Based out of New Braunfels, TX, Shane Walker is a songwriter, a beekeeper and a middle school Spanish teacher.
“You’d be surprised how similar they are,” he laughs. “Bees are not the only creatures in nature that sting when they are unhappy.You kind of have to go into it knowing that it's gonna hurt a little bit every now and then. But that really only adds to the experience."
Long before working with bees or teenagers, Walker began his music career in 2002 by winning the University Songwriter Competition at the Kerrville Folk Festival – the same year he founded the Austin-based alt-country band The Gougers. In seven years touring the United States (and opening for country greats like Willie Nelson, Roseanne Cash, Marty Stuart and Ricky Skaggs),
Walker and the Gougers (also featuring Jamie Wilson of The Trishas) put out three records, culminating in A Long Day for the Weathervane, which spent six weeks in the AMA Radio Chart’s top-10 with over 10,000 spins nationwide.
In 2010, shortly after the breakup of The Gougers, Walker paired with longtime friend Brian Beken (The South Austin Jug Band, Milkdrive) to form a rock group called St. Cloud.
“That was the end result of an idea that started with a record called Juarez by Terry Allen,” he says, referring to Allen’s 1975 release. “The idea was to put a band together as a side project to perform the songs fromJuarez live, while we hired our friends to interpret the action on stage – like a play. Those practice sessions turned into us writing a bunch of music together that ended up being St. Cloud songs. And some of those songs eventually found their home on my record.”

--------------------------------

Check your understanding ::
1: In the Shane Walker profile, what did Walker win in 2002?
2: According to the Shane Walker profile, how did the band St. Cloud come about?
3: Write the next paragraph of the Shane Walker profile, picking up after its final quotation.
The records that come next are separate material and are not part of the Shane Walker profile.

Collected data entries:
--------------------------------

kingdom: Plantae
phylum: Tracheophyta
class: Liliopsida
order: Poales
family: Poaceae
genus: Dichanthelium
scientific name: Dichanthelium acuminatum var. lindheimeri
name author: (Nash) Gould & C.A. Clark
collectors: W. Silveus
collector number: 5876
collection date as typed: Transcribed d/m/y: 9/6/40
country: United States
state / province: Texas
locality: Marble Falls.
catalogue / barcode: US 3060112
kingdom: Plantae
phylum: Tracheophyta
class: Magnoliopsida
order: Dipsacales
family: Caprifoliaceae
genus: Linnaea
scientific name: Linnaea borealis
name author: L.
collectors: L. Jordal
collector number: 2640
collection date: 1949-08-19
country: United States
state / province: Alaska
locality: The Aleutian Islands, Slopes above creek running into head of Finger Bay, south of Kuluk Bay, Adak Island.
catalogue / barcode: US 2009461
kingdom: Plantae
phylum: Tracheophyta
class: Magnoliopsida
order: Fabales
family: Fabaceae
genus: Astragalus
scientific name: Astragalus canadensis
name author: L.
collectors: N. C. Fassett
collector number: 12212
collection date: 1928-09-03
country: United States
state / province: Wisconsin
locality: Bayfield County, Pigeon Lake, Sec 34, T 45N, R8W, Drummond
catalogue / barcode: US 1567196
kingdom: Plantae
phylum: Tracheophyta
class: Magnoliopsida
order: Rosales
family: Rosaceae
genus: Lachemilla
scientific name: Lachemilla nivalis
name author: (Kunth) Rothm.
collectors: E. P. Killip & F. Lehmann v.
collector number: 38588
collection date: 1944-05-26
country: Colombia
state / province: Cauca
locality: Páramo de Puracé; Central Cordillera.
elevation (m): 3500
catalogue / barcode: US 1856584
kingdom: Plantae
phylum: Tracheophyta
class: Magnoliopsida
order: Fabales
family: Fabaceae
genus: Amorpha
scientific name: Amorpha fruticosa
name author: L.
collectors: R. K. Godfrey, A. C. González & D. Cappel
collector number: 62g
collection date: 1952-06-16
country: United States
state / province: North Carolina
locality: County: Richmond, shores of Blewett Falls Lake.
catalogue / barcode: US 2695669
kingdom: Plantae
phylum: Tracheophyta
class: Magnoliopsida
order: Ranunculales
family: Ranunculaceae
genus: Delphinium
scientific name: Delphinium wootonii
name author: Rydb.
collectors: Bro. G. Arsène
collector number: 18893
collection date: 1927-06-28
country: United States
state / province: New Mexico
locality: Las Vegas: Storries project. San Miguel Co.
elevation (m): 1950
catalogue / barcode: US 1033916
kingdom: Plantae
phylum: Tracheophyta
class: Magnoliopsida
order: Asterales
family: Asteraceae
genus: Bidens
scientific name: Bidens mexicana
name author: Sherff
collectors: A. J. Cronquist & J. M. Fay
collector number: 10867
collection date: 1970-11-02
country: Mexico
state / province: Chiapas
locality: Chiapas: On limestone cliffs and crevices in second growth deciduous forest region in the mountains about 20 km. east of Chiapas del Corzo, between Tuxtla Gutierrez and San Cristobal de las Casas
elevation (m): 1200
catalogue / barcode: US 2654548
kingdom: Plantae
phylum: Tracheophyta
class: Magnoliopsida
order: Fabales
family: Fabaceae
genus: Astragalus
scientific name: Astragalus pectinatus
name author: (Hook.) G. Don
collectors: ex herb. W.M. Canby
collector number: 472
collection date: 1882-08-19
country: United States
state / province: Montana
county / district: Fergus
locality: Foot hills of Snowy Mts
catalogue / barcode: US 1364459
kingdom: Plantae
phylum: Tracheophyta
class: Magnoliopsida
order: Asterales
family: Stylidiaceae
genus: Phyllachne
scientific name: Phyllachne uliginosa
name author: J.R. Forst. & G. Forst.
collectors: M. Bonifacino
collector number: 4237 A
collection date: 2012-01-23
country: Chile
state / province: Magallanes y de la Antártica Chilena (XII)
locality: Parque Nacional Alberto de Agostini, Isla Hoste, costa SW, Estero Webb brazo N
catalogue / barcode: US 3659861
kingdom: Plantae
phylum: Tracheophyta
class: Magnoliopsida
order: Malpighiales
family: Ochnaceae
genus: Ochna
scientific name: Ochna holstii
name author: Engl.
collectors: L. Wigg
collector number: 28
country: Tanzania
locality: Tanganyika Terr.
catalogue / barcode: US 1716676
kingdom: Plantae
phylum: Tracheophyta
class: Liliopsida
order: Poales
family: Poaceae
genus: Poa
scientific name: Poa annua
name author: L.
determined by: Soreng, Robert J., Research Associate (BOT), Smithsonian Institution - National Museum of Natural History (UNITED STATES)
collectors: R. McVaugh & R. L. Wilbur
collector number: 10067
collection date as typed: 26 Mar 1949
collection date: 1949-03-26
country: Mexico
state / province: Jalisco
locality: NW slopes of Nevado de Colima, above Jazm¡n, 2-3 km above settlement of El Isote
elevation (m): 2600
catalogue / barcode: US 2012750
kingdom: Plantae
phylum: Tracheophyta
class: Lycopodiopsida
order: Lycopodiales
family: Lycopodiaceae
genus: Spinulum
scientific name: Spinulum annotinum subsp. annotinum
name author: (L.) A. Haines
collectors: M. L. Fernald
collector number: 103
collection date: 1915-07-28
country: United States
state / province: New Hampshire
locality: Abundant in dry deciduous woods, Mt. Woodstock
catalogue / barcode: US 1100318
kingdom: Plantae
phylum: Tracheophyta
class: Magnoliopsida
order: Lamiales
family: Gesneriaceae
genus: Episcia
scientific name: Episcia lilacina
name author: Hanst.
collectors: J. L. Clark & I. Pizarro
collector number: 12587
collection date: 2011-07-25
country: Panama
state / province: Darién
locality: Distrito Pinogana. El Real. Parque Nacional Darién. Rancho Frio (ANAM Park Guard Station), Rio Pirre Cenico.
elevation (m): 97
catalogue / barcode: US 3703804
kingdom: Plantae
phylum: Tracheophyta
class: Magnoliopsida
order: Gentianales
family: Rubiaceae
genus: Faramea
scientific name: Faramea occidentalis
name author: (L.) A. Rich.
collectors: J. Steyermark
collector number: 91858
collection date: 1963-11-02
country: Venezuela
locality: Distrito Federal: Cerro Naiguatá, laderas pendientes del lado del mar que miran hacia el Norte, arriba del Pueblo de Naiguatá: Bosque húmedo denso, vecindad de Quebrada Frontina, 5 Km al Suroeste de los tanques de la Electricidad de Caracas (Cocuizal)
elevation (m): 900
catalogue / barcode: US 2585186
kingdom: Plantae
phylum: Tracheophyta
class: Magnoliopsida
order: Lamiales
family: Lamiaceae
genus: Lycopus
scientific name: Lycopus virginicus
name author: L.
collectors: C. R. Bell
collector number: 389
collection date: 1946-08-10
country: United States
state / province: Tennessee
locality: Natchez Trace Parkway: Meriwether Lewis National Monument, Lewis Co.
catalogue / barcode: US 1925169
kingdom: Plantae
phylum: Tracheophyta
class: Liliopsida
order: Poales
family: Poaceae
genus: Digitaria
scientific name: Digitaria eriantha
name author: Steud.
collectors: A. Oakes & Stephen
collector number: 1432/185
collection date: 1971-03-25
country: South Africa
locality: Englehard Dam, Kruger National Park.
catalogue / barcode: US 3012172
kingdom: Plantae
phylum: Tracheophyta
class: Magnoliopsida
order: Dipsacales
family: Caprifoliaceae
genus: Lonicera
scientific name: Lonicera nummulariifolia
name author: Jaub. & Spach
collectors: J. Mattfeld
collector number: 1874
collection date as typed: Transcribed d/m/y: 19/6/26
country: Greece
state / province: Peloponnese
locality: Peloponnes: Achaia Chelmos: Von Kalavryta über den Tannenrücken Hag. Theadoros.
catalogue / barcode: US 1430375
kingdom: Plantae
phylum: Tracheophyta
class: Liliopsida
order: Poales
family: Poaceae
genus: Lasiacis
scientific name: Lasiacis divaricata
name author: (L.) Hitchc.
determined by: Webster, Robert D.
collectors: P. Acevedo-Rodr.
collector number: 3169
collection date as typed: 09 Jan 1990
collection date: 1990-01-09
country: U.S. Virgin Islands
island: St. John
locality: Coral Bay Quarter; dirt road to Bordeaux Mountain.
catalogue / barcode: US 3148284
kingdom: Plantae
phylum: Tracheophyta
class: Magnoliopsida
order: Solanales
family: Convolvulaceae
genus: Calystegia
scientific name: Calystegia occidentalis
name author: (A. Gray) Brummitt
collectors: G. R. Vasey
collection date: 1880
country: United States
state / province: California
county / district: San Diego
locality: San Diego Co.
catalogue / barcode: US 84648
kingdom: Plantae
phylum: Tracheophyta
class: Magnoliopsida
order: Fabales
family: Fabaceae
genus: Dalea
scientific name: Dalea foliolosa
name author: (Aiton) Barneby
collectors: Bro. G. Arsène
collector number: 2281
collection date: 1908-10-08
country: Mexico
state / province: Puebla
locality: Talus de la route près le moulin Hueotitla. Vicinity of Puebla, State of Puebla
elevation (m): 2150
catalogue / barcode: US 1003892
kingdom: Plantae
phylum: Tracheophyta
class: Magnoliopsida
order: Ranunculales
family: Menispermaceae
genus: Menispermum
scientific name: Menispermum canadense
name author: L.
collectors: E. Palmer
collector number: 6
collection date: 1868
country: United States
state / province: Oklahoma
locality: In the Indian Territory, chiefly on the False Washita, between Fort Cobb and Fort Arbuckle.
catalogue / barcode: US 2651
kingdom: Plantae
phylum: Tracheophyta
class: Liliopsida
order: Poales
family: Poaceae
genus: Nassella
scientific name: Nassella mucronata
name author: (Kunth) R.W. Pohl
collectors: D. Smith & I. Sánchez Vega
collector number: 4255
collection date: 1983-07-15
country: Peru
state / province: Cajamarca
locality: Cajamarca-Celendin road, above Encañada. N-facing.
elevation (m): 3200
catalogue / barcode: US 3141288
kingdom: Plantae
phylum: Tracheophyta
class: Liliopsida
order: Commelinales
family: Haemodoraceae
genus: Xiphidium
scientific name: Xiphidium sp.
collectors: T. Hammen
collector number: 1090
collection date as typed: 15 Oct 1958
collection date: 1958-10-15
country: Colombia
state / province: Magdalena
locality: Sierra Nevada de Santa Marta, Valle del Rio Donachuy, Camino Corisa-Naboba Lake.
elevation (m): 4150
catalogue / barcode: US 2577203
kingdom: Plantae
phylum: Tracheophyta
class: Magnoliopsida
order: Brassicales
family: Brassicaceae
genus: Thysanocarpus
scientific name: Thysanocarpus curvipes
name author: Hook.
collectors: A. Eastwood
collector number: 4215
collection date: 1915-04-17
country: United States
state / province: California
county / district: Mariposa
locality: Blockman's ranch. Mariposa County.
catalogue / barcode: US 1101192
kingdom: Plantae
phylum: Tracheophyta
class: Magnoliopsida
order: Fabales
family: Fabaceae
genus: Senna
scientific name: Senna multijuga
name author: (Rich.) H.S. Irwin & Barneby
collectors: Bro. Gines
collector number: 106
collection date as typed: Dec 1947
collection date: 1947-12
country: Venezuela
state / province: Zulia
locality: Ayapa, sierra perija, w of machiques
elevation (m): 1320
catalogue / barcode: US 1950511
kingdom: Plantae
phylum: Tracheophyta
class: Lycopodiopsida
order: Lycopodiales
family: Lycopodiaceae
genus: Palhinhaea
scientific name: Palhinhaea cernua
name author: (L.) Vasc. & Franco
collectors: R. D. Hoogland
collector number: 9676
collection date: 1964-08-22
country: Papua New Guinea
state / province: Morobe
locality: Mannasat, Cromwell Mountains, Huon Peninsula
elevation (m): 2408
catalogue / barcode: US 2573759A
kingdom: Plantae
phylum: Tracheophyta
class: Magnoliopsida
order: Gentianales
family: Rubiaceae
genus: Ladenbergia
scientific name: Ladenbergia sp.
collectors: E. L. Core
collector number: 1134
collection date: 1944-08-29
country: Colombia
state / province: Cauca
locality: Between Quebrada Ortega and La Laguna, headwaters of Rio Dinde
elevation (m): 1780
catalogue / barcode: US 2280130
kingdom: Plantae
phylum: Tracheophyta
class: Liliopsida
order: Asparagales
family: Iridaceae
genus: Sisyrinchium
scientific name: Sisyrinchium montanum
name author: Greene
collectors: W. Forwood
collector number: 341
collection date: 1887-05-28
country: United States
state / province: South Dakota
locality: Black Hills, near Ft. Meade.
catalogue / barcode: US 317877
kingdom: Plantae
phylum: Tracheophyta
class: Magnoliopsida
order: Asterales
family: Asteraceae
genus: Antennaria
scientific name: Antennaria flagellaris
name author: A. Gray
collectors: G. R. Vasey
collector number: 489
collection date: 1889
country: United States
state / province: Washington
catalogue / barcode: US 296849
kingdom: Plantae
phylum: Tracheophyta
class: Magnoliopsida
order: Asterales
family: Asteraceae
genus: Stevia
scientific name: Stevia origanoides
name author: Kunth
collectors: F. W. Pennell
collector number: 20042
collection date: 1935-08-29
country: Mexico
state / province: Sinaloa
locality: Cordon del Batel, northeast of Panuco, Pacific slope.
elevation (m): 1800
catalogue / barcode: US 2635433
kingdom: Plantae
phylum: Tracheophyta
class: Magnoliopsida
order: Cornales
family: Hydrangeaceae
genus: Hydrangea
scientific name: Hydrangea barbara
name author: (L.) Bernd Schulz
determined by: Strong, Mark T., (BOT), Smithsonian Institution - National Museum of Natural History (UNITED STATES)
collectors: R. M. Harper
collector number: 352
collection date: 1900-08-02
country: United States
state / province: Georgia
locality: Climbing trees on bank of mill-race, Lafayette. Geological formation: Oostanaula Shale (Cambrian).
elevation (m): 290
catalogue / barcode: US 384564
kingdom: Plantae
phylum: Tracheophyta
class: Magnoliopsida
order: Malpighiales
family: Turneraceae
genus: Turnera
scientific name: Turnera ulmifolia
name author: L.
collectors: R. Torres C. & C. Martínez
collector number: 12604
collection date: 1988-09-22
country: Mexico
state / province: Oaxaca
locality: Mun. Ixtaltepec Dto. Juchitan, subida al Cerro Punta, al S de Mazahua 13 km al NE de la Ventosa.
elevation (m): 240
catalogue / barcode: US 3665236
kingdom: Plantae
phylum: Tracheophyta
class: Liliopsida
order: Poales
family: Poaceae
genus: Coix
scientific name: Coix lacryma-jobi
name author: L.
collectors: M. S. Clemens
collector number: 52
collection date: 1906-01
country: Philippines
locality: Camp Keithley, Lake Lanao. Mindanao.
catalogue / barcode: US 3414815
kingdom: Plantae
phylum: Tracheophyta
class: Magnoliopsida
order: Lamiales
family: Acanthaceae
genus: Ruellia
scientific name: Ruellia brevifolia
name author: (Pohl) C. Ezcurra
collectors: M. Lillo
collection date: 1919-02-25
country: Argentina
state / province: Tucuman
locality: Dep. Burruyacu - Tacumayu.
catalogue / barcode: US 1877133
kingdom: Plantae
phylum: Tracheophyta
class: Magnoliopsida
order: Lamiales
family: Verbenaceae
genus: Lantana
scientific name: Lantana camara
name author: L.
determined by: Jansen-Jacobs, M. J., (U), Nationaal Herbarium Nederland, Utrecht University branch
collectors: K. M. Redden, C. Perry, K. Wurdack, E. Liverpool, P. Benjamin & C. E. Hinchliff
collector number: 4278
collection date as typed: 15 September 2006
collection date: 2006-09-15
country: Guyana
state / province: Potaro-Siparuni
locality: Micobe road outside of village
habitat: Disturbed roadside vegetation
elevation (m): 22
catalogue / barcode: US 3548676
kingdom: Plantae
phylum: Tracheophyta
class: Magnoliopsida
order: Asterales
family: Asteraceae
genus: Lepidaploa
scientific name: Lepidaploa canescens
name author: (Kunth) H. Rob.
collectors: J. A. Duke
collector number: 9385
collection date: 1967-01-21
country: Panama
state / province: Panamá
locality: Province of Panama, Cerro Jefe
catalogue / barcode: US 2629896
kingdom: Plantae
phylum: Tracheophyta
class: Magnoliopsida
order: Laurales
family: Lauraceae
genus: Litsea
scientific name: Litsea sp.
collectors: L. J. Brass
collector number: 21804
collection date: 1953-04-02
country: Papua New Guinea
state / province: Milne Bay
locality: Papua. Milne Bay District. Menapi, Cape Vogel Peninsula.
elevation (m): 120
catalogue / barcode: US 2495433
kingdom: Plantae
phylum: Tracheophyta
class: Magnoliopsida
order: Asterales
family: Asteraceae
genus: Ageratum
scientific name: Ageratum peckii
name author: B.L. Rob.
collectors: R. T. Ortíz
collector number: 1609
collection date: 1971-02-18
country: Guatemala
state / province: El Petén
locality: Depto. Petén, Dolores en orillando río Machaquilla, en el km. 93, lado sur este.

--------------------------------

Answers in order ::
1: He won the University Songwriter Competition at the Kerrville Folk Festival.

2: St. Cloud began with an idea based on Terry Allen's 1975 record Juarez. Walker and Brian Beken planned a side-project band to perform its songs live while friends acted out the story on stage like a play. Their practice sessions turned into writing their own music, which became St. Cloud songs.

3:
That solo record, produced by Beken and engineered by Nick Jay (Band of Heathens, Jonathan Tyler and the Northern Lights), is scheduled for a fall 2014 release. Though very much rooted in alt-country and folk music, this record takes a sharp turn to the left from previous recordings with The Gougers.
“Being creative is all about starting over,” Walker says. “Good beekeepers know this. Effective teachers know this. That’s what art is and that’s what life is. And although I could never escape the musical roots I have planted – I would never want to – somewhere along the line I wanted to get past some of the restrictions you find in the more traditional musical styles. The result is a sophisticated new indie release,The Quality of Bees, with big sonic ambitions (think Wilco/My Morning Jacket) and ruminative lyrics (think Gillian Welch/Gram Parsons/Neko Case) that will appeal to hillbilly hipsters and the NPR crowd alike.